What the exercise asks: Only the lines from the one containing "Voir l'annonce" through the end of the entries should be returned, exactly as they are, with the pictures omitted.

Content starts

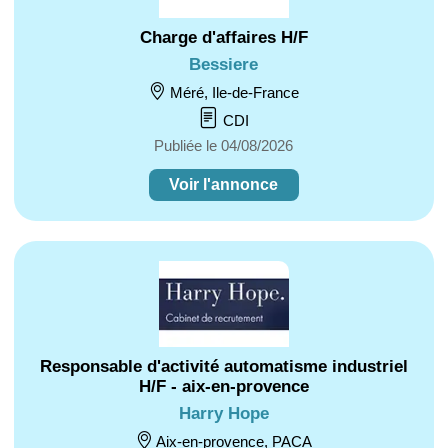
Charge d'affaires H/F
Bessiere
Méré, Ile-de-France
CDI
Publiée le 04/08/2026
Voir l'annonce
Responsable d'activité automatisme industriel
H/F - aix-en-provence
Harry Hope
Aix-en-provence, PACA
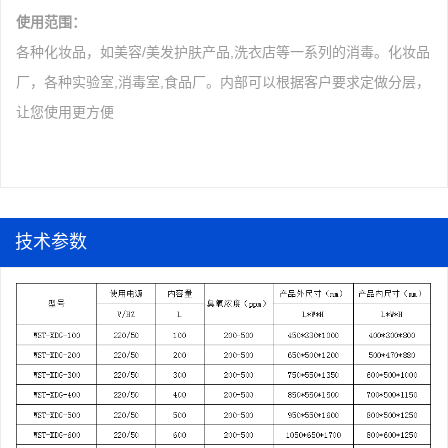
使用范围：
各种化妆品，如美容/美发护肤产品,洗衣店等一系列的消毒。化妆品
厂，各种实验室,消毒室,食品厂。内部可以根据客户要求定做分层，
让您使用更方便
技术参数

Content ends

Exercise result:
Voir l'annonce
Responsable d'activité automatisme industriel
H/F - aix-en-provence
Harry Hope
Aix-en-provence, PACA
使用范围：
各种化妆品，如美容/美发护肤产品,洗衣店等一系列的消毒。化妆品
厂，各种实验室,消毒室,食品厂。内部可以根据客户要求定做分层，
让您使用更方便
技术参数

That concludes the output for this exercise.